Some more recent JasonismsTM:
[here is a perfect example of what it must be like to be inside Jason's head when it receives information and he tries to process it into useful knowledge]
Jason: "The super highways and interstates... they have satellites telling them where to go. You ever watch the Discovery Channel?"
Me: "Yes, I've watched it a time or two."
Jason: "They did this show about the satellites pointing at the earth and... they have things, like, so far apart all along the highways that make them run straight."
[I'm assuming he saw a show about how GPS works and got REALLY confused.]
[travelling westward in the right lane]
Me: "When we exit at Seneca Boulevard, we need to go south."
Jason [pointing left]: "That way?"
Jason: "Does that mean I need to be in the left lane?"
[I should add that evey exit so far had been right exits and there were no signs indicating our upcoming exit was to be a left exit.]
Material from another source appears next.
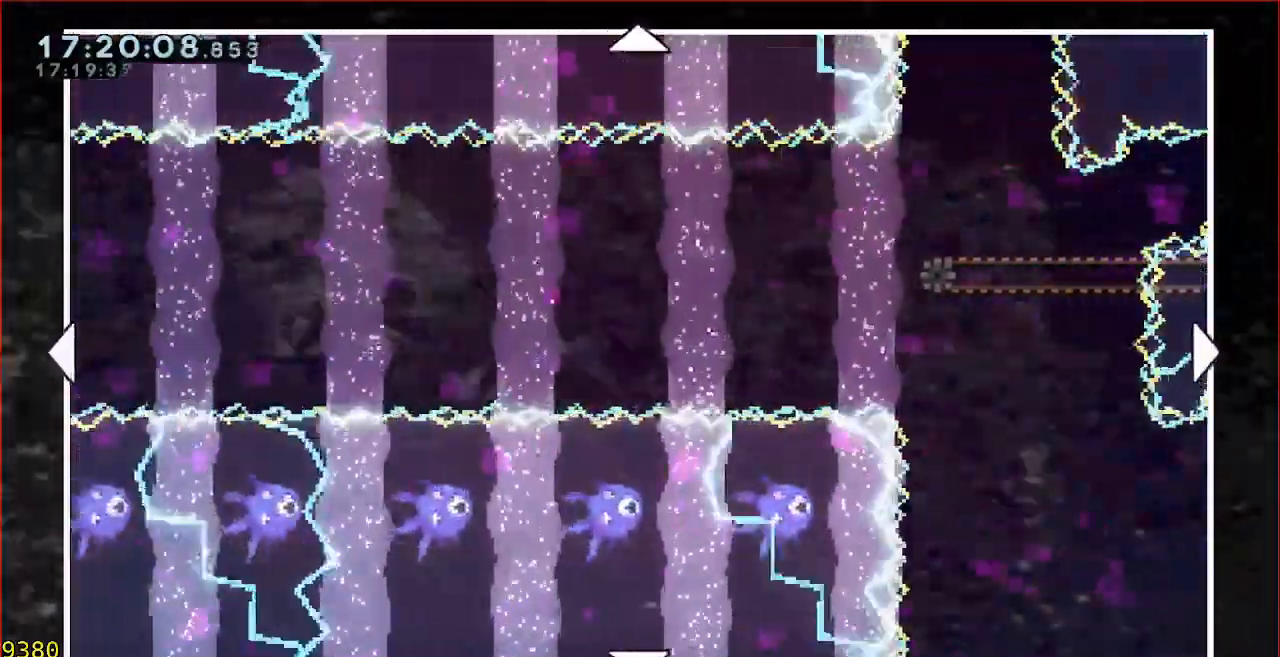
{"buttons": [], "left_stick": "left", "events": []}
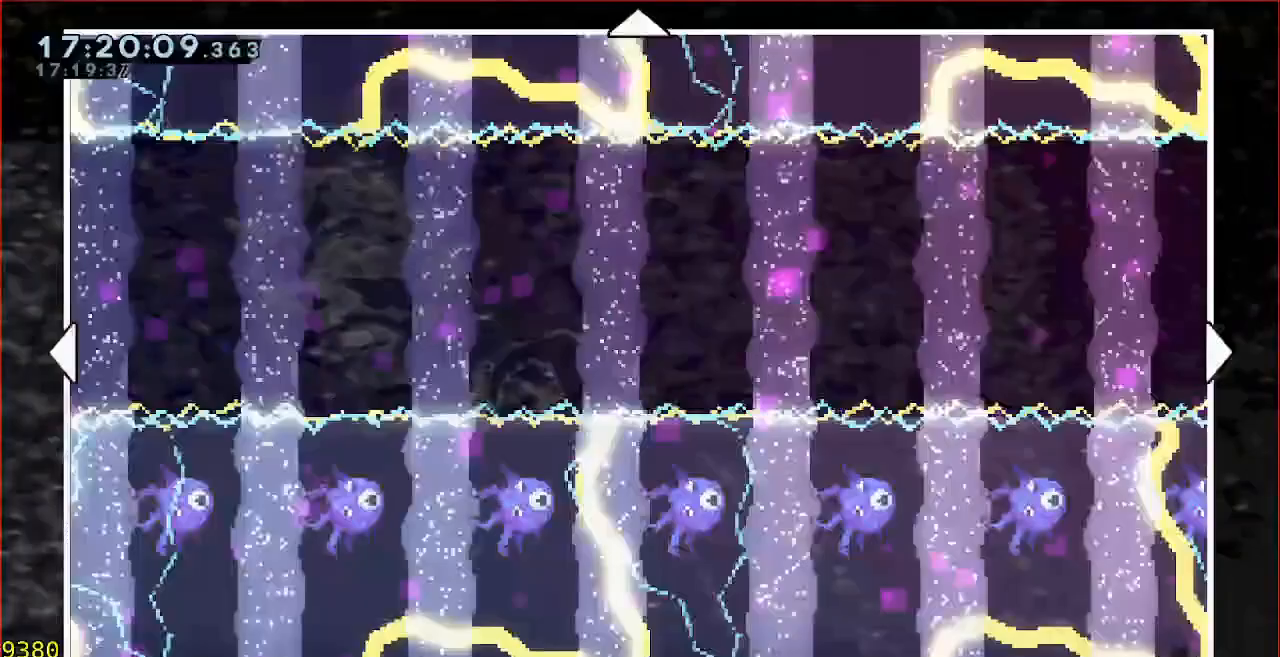
{"buttons": [], "left_stick": "left", "events": []}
I've explained numerous times to Jason how exit numbers on most interstates correspond to mile markers; except for those weird fuckers in the northeast with their sequential exits and the dipshits in California whose mellow would be harshed to number their interstate exits at all, dude. But, he still hasn't seemed to be able to grasp this concept yet. His total lack of comprehension of this has been the source of these beauts today:
[I had told Jason we were taking I-135 north to I-70. After driving for a while and apparently brain-storming on this for some time.]
Jason: "Will I-70 be at Exit 70?"
Me: "Probably not. If it is, it's just a conicidence."
[earlier, on I-35]
Me: "When we get to Wichita, we'll be looking for U.S Highway 54 and U.S. Highway 400. They run together through the city."
Jason: "It'll be an exit ramp?"
[later, coming into Wichita]
Jason: "So, like, how that sign says "57" I'll be looking for a sign that says "54" "?
Me: "That sign's exit 57, Jason, we're looking for highway 54 and highway 400. I'm not sure what exit number it is."